Copy the listing below, starting at the line that contains "Which series has" and stopping after the line that contains "What is the ratio". Leave the pictures out of your copy.

*** Begin section ***

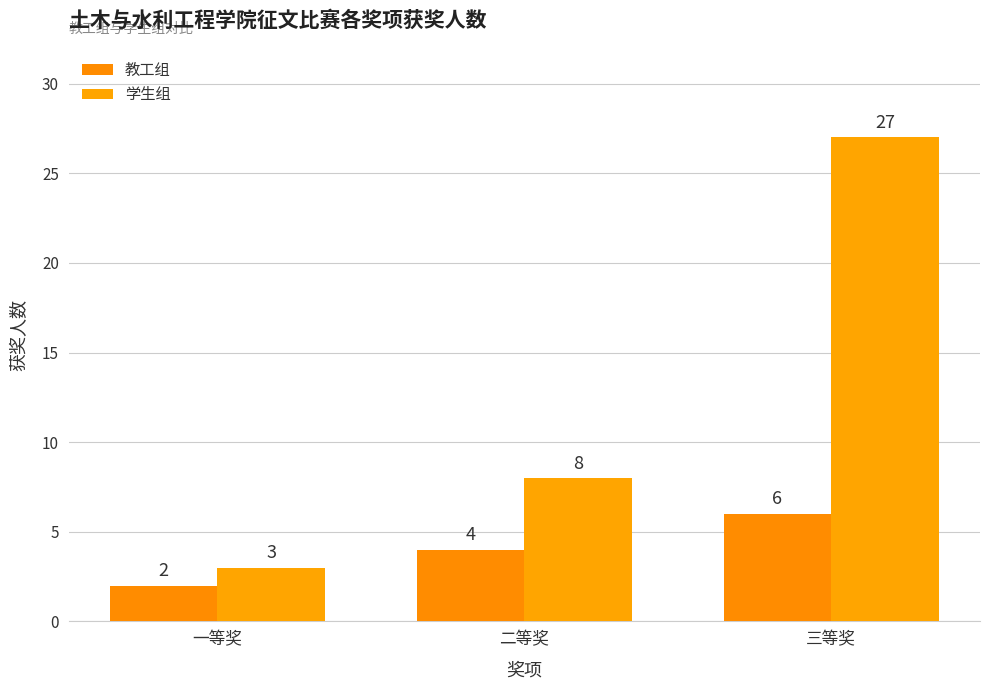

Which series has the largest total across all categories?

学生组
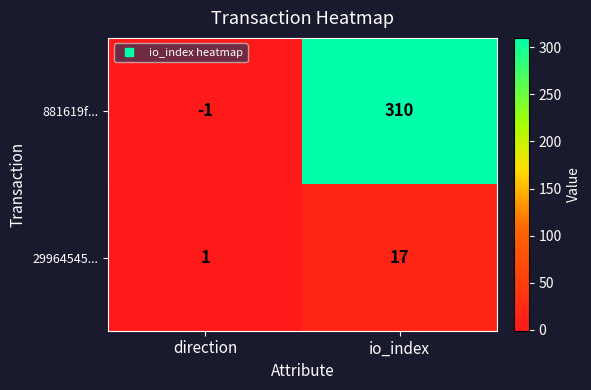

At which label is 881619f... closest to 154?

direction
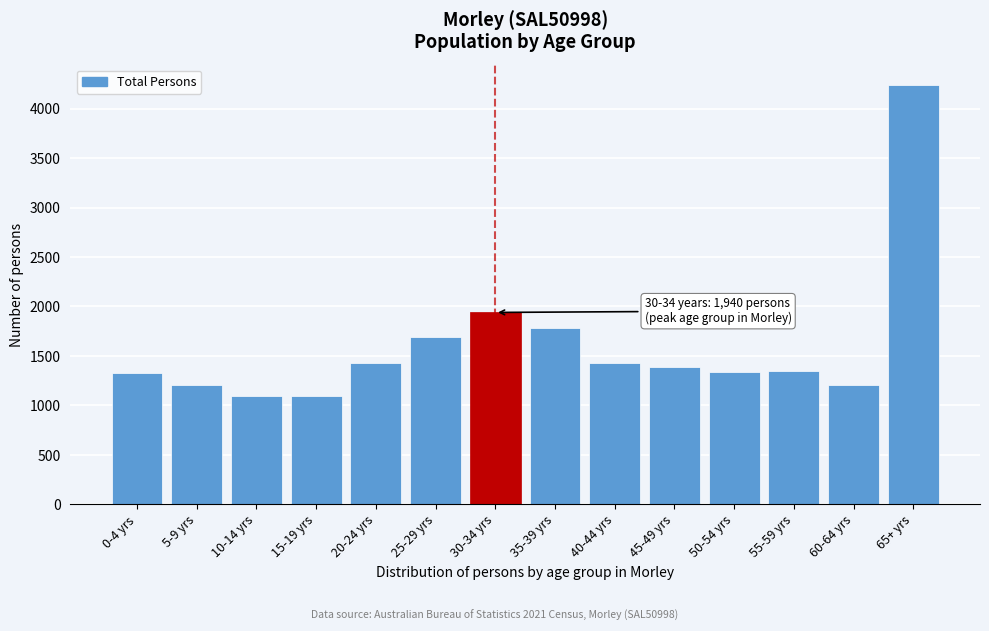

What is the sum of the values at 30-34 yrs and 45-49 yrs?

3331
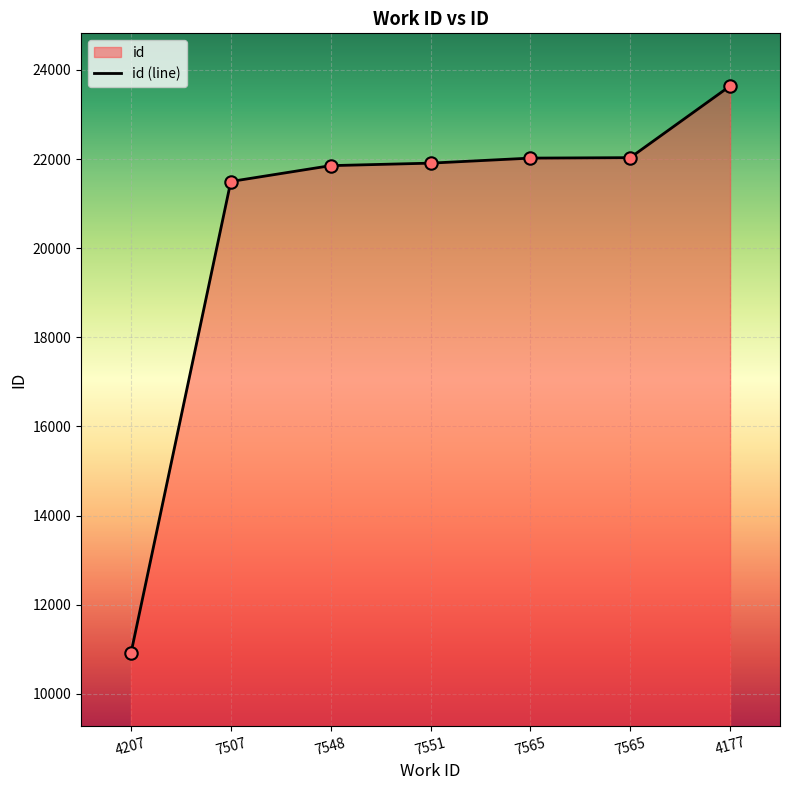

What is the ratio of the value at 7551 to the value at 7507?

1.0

*** End section ***
*** Begin section ***

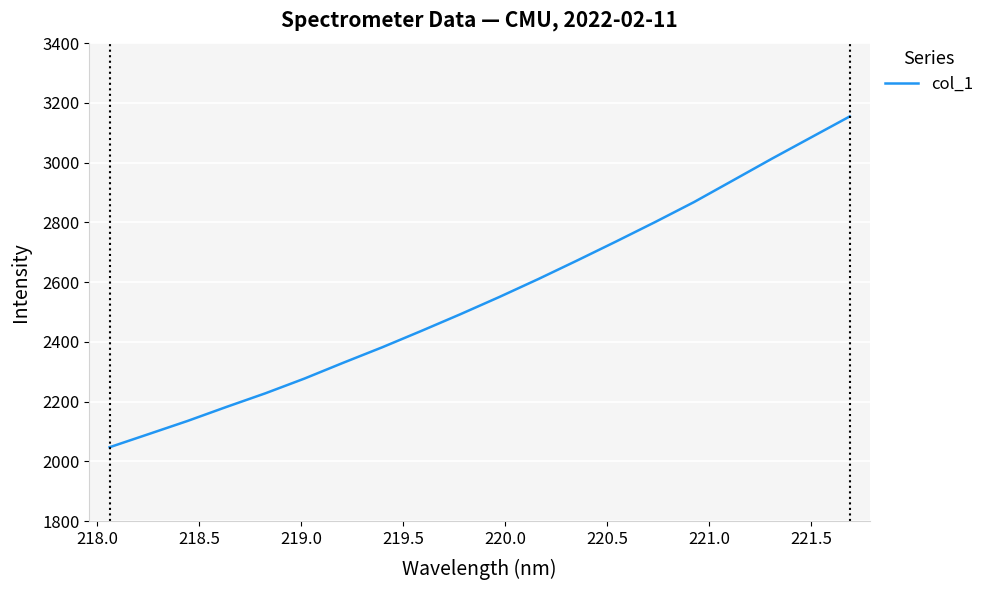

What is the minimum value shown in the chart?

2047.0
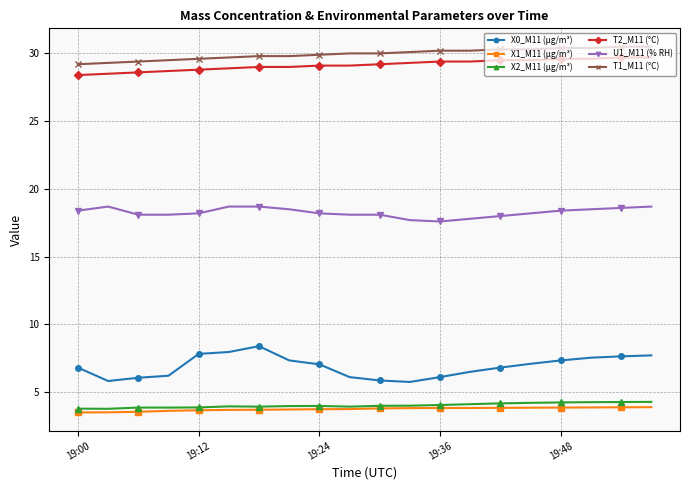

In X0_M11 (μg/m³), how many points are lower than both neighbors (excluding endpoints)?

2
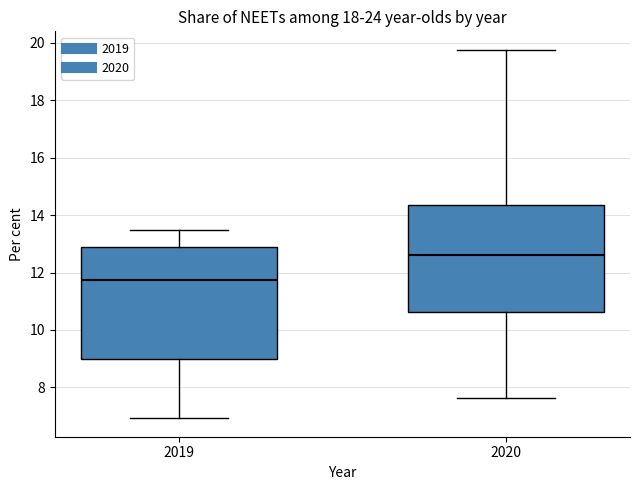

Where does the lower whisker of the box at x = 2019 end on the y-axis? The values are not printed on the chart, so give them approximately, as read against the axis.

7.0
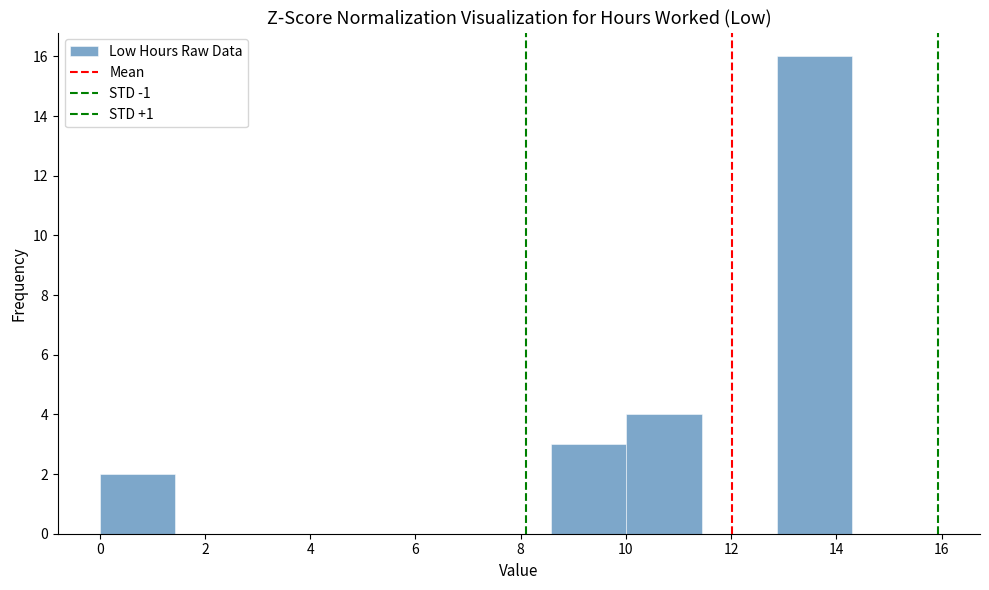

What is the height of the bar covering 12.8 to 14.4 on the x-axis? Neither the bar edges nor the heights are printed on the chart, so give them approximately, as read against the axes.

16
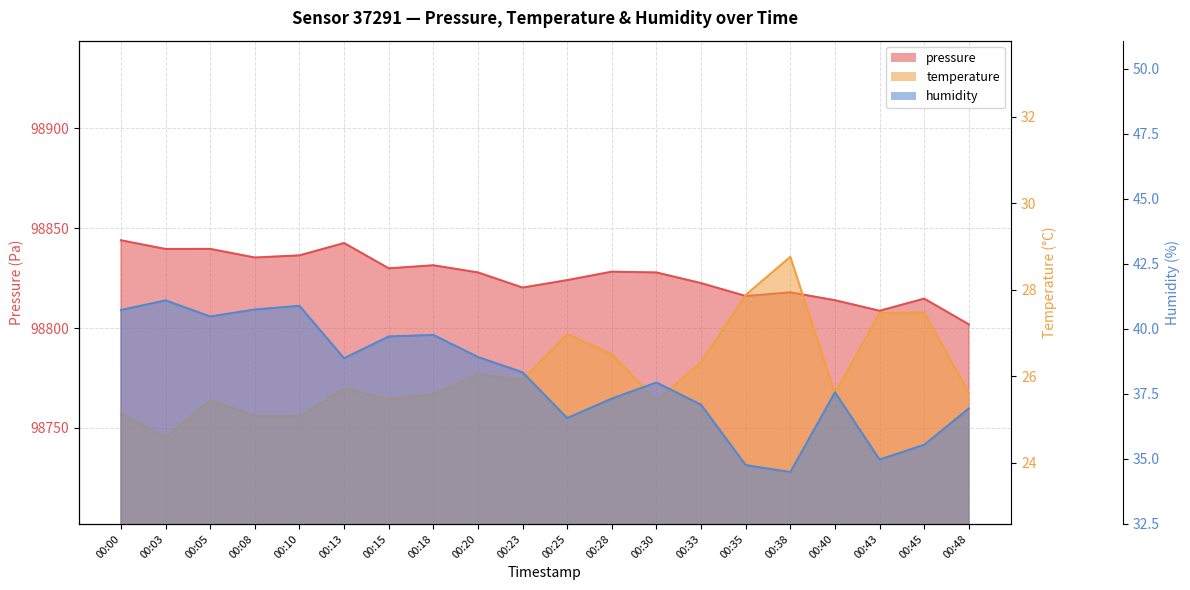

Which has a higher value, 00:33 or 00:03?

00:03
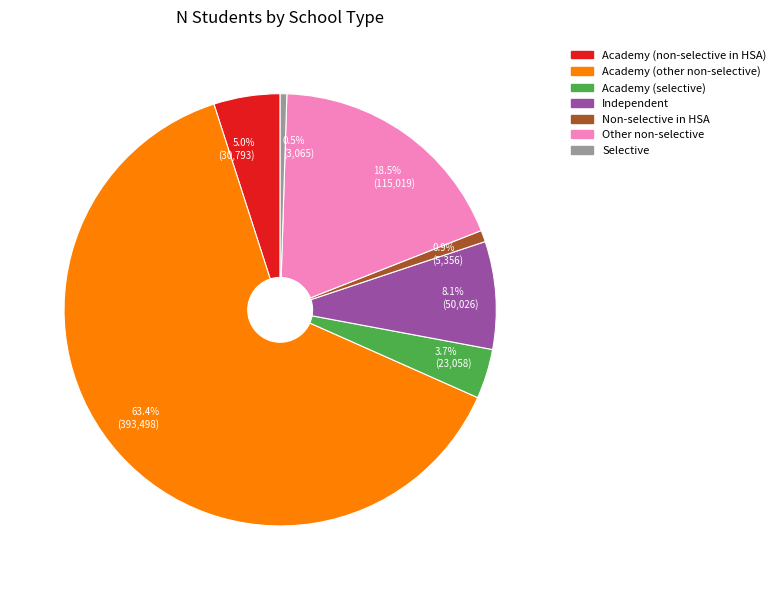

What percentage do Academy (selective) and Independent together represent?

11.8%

*** End section ***

**RESPONSE AREA:**
Which series has the largest total across all categories?

学生组

At which label is 881619f... closest to 154?

direction

What is the sum of the values at 30-34 yrs and 45-49 yrs?

3331

What is the ratio of the value at 7551 to the value at 7507?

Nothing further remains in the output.